Brian Ferneyhough Unsichtbare Farben,Terrain, Umbrations

[Music]

This is the first time that Brian Ferneyhough has used music written in the past by a western composer, and he chose the works for viol consort by Christopher Tye (1505-1572), themselves based on medieval melodies.
Brian Ferneyhough (born in the United Kingdom in 1943, resident in the United States) is a self-taught composer and an outstanding professor of composition. He sees his approach to composing as a way of bringing music back into a broader cultural framework. To date, the central focus of his instrumental work has been personal material which, while far removed from twelve-tone or spectral music, is expressed in complex notation, shaping and tormenting malleable musical objects.
Umbrations is played by the Arditti Quartet and the Ensemble Modern, performing a range of movements, each with different instrumentation. The inclusion of Christopher Tye (famous for his choral works and chamber music) has developed into a cycle. But this cycle cannot be compared to Carceri d’invenzione or Time and Motion Studies, the form being more similar to the Album of Verse and Prose by the poet Mallarmé, speculating on song used, and perhaps open to Cabalistic interpretation, challenging the resistance and imperfections of a foreign body.

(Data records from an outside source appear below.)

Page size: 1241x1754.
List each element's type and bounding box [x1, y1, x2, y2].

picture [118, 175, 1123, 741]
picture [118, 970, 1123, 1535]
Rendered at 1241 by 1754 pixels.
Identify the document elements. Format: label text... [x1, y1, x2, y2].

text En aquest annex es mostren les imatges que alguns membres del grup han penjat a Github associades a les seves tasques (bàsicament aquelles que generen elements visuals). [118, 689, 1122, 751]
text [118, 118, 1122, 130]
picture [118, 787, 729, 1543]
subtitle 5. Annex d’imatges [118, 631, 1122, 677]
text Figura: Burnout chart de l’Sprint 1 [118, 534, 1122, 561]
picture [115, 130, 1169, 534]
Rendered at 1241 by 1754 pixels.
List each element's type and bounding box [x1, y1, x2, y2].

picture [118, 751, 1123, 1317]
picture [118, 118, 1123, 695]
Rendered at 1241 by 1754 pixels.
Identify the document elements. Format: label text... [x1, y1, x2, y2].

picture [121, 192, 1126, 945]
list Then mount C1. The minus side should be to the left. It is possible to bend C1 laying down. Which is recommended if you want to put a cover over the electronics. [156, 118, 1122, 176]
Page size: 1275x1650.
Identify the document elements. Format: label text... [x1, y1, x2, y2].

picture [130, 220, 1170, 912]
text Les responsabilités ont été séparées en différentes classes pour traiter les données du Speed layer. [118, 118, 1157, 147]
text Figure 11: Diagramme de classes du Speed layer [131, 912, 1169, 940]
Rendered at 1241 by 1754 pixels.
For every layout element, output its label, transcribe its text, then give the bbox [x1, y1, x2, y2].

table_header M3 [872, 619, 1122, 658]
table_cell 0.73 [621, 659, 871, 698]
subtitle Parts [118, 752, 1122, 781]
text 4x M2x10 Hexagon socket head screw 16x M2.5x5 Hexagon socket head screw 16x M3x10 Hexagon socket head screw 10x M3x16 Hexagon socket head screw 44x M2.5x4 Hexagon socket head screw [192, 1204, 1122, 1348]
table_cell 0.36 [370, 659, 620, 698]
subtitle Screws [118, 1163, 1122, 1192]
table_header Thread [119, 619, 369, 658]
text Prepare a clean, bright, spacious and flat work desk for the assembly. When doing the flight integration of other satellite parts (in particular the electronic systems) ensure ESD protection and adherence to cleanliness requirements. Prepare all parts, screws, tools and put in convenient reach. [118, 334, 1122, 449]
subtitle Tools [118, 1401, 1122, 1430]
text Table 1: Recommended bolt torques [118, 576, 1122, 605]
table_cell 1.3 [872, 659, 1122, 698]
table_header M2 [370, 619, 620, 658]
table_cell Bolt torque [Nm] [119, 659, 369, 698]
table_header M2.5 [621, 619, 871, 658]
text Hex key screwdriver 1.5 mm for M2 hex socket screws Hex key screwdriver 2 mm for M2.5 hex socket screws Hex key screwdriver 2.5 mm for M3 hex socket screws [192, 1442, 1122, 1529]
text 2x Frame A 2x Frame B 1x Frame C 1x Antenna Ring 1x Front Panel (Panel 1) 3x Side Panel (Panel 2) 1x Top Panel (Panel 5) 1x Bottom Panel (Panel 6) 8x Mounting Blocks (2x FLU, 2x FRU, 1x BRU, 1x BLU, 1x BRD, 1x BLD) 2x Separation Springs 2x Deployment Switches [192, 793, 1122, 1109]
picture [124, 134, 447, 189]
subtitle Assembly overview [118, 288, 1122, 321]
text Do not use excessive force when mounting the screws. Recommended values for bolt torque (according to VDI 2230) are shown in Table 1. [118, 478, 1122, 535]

The work Unsichtbare Farben may be seen as foreshadowing Umbrations, incorporating fragments from a mass by the 15th century composer Ockeghem, and is primarily a tribute to the brilliant art of the very special violinist Irvine Arditti, who, in Terrain (a reference to Robert Smithson’s land art) is pitted against the instrumental formation of Octandre by Edgard Varèse.
The three works, one after the other, build up a collection of all but irreconcilable models, not standing as a reinterpretation ignoring the kinetic nature of History, but choosing to magnify its vision set in perspective.